Tuesday, November 20, 2007

Feeling Like Sheryl Crow

My husband’s name can be found in the sports section of Sunday’s Huntsville Times. They wrote about his race and his win, and I felt famous just being the wife of this man whose name was in the paper. And then yesterday I realized something. I realized that I could do a much better job writing about him than they did.

So here I go.

My story begins Friday evening at Fleet Feet in Huntsville. Jason and I were there shopping for trail running shoes and he wanted to see if he could get into the Dizzy Fifties 50K. We had both wanted to run it a few months back, but we waited too late to register and it was full. Jason, however, was persistent and sure enough the night before the race he got in.

The next morning I awoke to arms encircling me at 4:30 a.m. “Why are you awake so early?” I asked.

“My alarm went off.” He said. I looked at the clock in sleepy confusion knowing I hadn’t set the alarm that early.

“No it hasn’t.” I replied.

“The alarm in my head.” He corrected.

I dozed until he left at 5:30 and then got up myself for coffee. My mom would be arriving at 6:30, and then she and I, along with my friend, Mimi, would be running 15 miles that morning. I knew I probably would not get done in time to make it up to Monte Sano to see Jason finish, and from time to time during my own run, I wondered how he was doing and prayed that he was okay and feeling good.

It was the perfect day to be out, and we had a great run. Upon returning home, Mom and I had a bowl of cereal and then she got in the tub to soak. I consulted the clock several times, wondering when Jason would finish and when he would call. Around 10:45 a.m. my cell rang and I jumped for it.

I guess I should pause in my story to clarify a few things. A 50K is 31 miles. And that is a long way. The Dizzy Fifties 50K is on Monte Sano, and while it is not the most difficult of the trail runs in Huntsville, it is still challenging. I realize that I am a brand new trail runner myself (and still not completely sold on the sport), but I’ve seen enough of the trails on Monte Sano to know it is not a jog down your friendly neighborhood street. And while it may be softer on the joints, a runner has to pay attention to where and how he or she steps with all the roots and rocks covering the trail.

So when Jason called and I asked him how he was – I wanted to know if he’d finished, if he’d turned an ankle, if he’d fallen, if he was hurt. My answer was that he had indeed finished and while he wasn’t feeling like a million bucks at the moment, he was okay. I was relieved. But the story gets better.

My next question was to ask how he did. This question usually refers to if he was satisfied with his performance, with his time, and of course, if he won. Now I personally do not like this question. When people ask me if I “won” the marathon I just ran, I want to laugh. My first thought is, “I FINISHED! OF COURSE I WON!” And my other thought is… “You obviously don’t know what it would take to actually win one of these things…”

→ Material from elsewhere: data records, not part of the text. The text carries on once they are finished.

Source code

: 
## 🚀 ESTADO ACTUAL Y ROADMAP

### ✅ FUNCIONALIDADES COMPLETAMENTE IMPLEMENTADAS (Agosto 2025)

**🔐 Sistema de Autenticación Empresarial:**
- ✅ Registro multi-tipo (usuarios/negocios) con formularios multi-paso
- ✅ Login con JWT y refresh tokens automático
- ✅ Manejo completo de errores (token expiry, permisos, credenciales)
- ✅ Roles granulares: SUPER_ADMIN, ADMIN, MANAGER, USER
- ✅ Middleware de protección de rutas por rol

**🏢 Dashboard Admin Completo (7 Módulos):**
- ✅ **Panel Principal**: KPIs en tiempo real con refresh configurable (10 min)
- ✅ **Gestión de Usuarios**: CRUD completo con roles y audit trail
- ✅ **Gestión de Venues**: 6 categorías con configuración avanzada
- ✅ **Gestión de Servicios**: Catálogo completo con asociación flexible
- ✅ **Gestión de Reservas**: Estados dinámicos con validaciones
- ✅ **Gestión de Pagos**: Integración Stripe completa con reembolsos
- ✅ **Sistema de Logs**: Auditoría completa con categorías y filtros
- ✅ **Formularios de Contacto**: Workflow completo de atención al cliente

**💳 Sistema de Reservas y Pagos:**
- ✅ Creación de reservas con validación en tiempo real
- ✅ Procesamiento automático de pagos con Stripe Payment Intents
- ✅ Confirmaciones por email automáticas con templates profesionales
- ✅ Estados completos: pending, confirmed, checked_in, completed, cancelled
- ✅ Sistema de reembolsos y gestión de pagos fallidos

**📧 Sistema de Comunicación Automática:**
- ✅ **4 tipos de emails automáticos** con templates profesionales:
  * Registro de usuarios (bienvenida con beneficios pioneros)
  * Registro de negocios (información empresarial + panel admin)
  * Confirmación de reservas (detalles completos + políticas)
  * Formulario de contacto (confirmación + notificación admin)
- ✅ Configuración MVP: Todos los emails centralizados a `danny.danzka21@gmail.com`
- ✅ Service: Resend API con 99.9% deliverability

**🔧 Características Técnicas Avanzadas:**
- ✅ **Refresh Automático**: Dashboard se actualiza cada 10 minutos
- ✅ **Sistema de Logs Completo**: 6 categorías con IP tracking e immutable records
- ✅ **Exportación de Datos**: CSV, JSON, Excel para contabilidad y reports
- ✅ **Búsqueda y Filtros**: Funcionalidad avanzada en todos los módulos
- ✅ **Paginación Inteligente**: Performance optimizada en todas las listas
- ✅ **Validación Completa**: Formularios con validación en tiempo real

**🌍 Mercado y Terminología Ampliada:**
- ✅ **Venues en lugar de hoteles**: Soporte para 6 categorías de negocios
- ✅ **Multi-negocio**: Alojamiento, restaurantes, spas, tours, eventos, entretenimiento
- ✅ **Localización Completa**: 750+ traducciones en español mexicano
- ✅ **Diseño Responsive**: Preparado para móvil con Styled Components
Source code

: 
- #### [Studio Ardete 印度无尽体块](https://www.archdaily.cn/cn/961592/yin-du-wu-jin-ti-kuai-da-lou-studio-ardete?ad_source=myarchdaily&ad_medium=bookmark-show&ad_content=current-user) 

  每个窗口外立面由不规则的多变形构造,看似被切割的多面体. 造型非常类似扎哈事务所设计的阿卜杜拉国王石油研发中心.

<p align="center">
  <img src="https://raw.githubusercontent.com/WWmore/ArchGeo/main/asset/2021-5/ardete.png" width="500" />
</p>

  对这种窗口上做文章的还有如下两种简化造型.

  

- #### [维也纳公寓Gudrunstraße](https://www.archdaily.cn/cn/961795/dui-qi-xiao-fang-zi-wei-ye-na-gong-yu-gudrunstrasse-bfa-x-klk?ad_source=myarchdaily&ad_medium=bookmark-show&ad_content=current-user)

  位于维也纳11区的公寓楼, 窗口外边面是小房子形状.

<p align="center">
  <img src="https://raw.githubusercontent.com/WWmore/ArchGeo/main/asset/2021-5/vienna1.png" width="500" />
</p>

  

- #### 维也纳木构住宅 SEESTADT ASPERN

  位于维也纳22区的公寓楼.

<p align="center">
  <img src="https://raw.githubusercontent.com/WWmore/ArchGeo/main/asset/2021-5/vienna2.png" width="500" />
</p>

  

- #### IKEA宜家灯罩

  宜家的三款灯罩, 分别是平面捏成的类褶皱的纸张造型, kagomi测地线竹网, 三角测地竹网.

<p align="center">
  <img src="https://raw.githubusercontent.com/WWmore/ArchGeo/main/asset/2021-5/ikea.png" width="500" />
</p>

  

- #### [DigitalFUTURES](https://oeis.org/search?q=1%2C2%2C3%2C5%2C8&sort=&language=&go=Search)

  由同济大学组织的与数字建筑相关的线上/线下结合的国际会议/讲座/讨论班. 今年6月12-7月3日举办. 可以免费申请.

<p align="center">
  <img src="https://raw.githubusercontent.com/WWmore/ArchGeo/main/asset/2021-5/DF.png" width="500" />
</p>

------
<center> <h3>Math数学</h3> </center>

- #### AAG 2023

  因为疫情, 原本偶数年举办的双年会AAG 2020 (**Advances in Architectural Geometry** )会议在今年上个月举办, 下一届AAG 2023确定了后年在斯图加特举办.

But asking this question of Jason… well it is more valid. Because MOST of the time, he does, whether it is in his age group or overall.

He said he finished in 4 hours and 21 seconds. He said that was slower than last year, but that he’d gotten off the trail a few times, accidentally taking a wrong turn. So I popped my final question.

“Did you win?”

“Yes, I got first,” he replied.

“First in your age group?”

“First over all.”

(A pause)

“You were the first one to cross the finish?” (I guess I needed further clarification)

“Yeah.”

And of course here I started with my words of congratulations and excitement, telling him how great I thought that was and how proud I was of him. I hated that I could not be there, for I could only imagine how great it would have felt to see my very own husband finish first. FIRST OVER ALL! (I get visions of that red ribbon running across the finish line and the crowd going wild, with a little Chariots of Fire playing in the background).

So yes, I am the proud wife, and I know I’ve only been married 3 months, but I still wonder if I’ll ever get used to the fact that MY HUSBAND runs that fast, for that long. Maybe because I can’t. Maybe because I’ve never personally known anyone who can. Maybe because I know what it takes for me to do what I do, and then I see him doing it twice as long, twice as fast. It just amazes me.

I used to jokingly say that when I got married I wanted a man who could keep up with me. That didn’t mean he had to be a marathon runner – or a runner at all for that matter. I just wanted a man with a high energy level. So I chuckle now when I think of the man I married. He can indeed keep up with me. And much, much more.